What you should do ▸ Write out the data word for word and drop any picture you find.
-- Record excerpts follows --
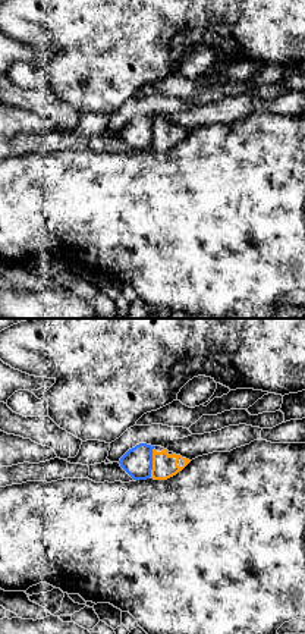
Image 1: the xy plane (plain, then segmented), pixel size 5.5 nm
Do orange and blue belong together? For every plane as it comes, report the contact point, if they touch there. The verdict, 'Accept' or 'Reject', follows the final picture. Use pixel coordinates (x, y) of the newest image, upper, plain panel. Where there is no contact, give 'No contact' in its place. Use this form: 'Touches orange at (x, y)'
Touches orange at (153, 134)

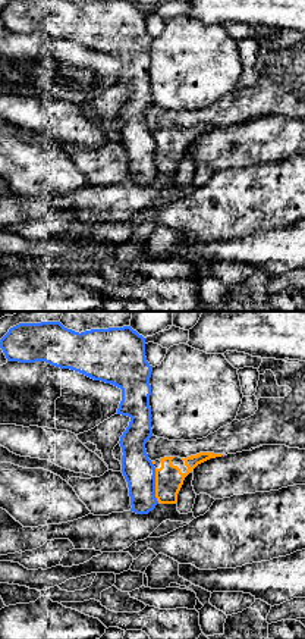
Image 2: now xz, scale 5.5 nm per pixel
Touches orange at (156, 156)

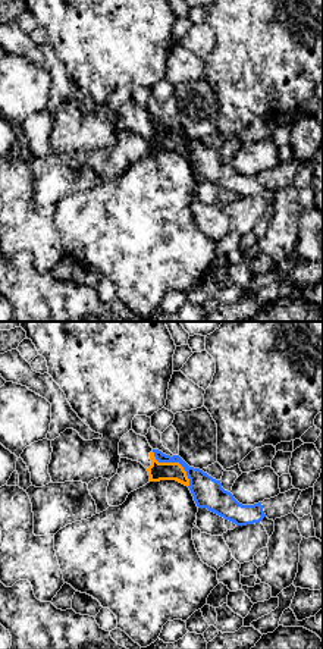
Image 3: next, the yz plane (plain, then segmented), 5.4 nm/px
Touches orange at (175, 134)

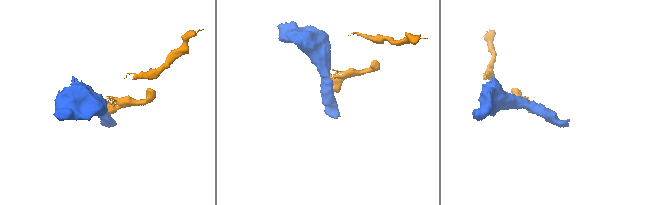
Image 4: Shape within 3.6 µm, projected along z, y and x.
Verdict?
Reject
-- Record excerpts concluded --
Solution for this task ▸
Image 1: the xy plane (plain, then segmented), pixel size 5.5 nm
Do orange and blue belong together? For every plane as it comes, report the contact point, if they touch there. The verdict, 'Accept' or 'Reject', follows the final picture. Use pixel coordinates (x, y) of the newest image, upper, plain panel. Where there is no contact, give 'No contact' in its place. Use this form: 'Touches orange at (x, y)'
Touches orange at (153, 134)

Image 2: now xz, scale 5.5 nm per pixel
Touches orange at (156, 156)

Image 3: next, the yz plane (plain, then segmented), 5.4 nm/px
Touches orange at (175, 134)

Image 4: Shape within 3.6 µm, projected along z, y and x.
Verdict?
Reject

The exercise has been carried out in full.